The one downside to Google’s particular implementation is that you can’t do the initial setup over a mobile data connection anymore. Since you have to be logged in to a Google account to activate Project Fi, you’ll have to do the initial phone setup over Wi-Fi first and then complete Fi activation once you reach the normal home screen. The problem is a catch-22: you can’t log in to the network without first getting network access yourself. As eSIM gains wider adoption, we’ll need a way to use eSIM as the primary, only form of Internet access so it can be used during setup.

If you have a Fi eSIM setup and insert a normal plastic SIM card for another carrier, something fascinating happens: you can switch between carriers at will! In Settings -> Network & Internet -> Mobile Network -> Carrier, you’ll have both “Project Fi” and “SIM” listed under carriers, and a tap on one or the other will switch to that service. It’s not as handy as a dual SIM phone, which will let you connect to both networks simultaneously, but it’s a good start.
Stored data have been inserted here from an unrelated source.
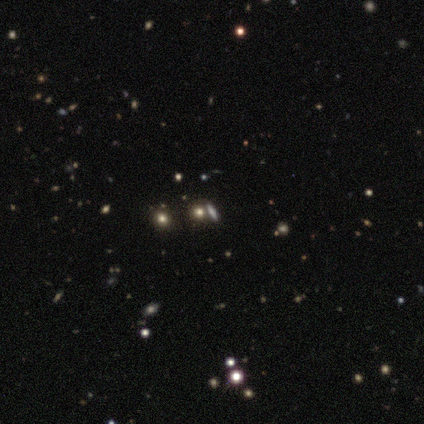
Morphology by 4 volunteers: smooth 100%, featured or disk 0%, star or artifact 0%. Down the decision tree: how rounded — cigar-shaped (50%); merging — none (50%).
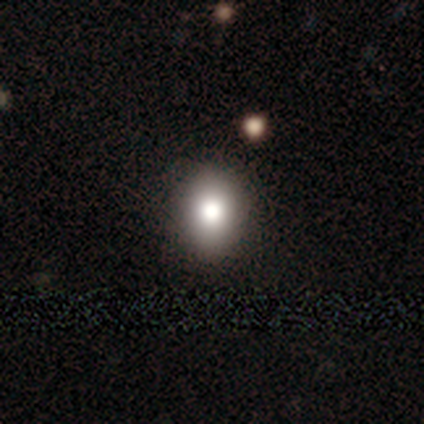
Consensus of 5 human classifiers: Smooth or featured? smooth (60%)
How rounded? in between (67%)
Merging? none (100%)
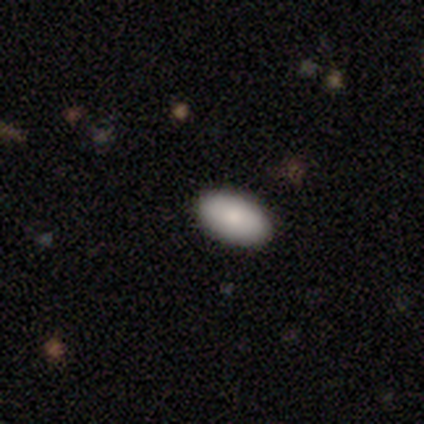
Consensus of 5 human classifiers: Smooth or featured: smooth — 80% (star or artifact — 20%)
How rounded: in between — 100%
Merging: none — 100%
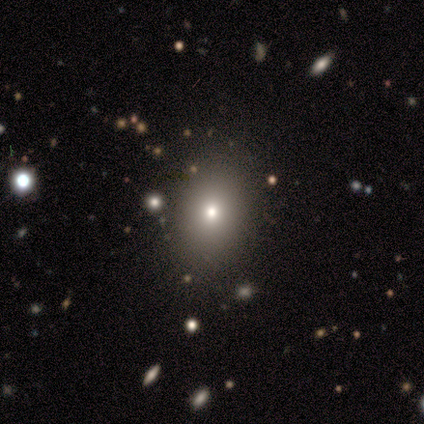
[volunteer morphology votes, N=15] A smooth galaxy with no disk features (60%) that is in between round and cigar-shaped (56%). Merging: none (83%).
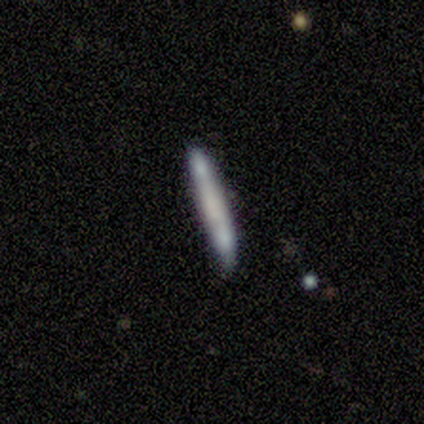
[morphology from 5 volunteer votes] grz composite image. It shows a smooth galaxy with no disk features (100%) that is cigar-shaped (100%). Merging: none (100%).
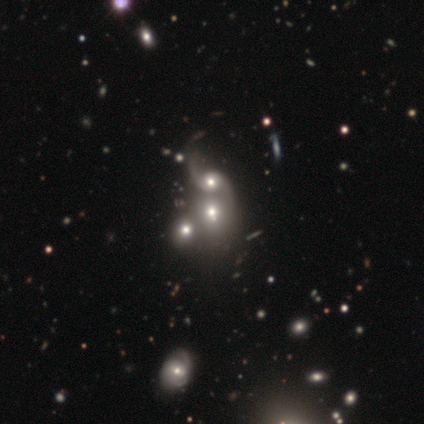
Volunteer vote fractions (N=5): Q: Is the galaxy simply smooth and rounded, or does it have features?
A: featured or disk — 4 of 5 (80%).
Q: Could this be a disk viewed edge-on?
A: no — 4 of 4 (100%).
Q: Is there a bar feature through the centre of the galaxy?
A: no — 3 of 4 (75%).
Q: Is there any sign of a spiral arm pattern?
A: yes — 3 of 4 (75%).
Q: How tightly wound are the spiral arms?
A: loose — 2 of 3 (67%).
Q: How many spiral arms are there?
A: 2 — 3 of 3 (100%).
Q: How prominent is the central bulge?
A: moderate — 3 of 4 (75%).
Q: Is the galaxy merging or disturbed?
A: merger — 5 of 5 (100%).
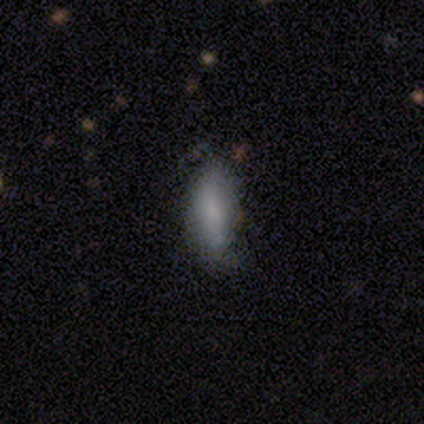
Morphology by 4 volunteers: A smooth galaxy with no disk features (75%) that is cigar-shaped (67%).

Vote fractions:
- Smooth or featured? smooth: 75% / featured or disk: 25% / star or artifact: 0%
- How rounded? cigar-shaped: 67% / in between: 33% / round: 0%
- Merging? minor disturbance: 50% / none: 25% / major disturbance: 25% / merger: 0%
Google Hardware still doesn’t feel like “Google” hardware

Check out the “G” logos. The Pixel 2 uses gray paint. The Pixel 2 XL has a shiny, 3D inlay.
The bezel close up.

In terms of offering a cohesive set of phones, it feels like Google has gone backwards this year. The Pixel 2 and Pixel 2 XL don’t just have different front designs; just about every little detail about the two phones is different, too. It feels like HTC and LG were both shown rough sketches of a phone and then left to come up with their own interpretation of the design. The differences go on forever:

  • The Pixel 2 XL has a modern design with slim top and bottom bezels. The Pixel 2 has an old-school large bezel design, and it isn’t competitive with the other high-end Android phones out there.
  • The 2 XL has curved display corners, while the Pixel 2 has square corners.
  • The 2 XL display glass curves slightly to meet the sides of the phone, and the metal sides form a small lip around the glass. The Pixel 2 has a flat glass front, and the sides meet the glass with a polished, chamfered edge.
  • The Pixel 2 has visible seams or antenna lines that run perpendicular to the chamfered edge, while you won’t spot any of that on the 2 XL.
  • On the back, the 2 XL camera lens is neatly tucked into the corner of the phone, followed by the LED flash. The Pixel 2 swaps the arrangement, putting the LED in the corner and the camera lens just off-center on the back. This looks a lot more awkward.
  • The Pixel 2 XL has an inlaid, 3D, shiny “G” Logo on the back. The Pixel 2 just uses gray paint for the G logo.
  • Pixel 2 has a microphone hole next to the USB port, while the Pixel 2 XL presumably has it integrated into the speaker grill.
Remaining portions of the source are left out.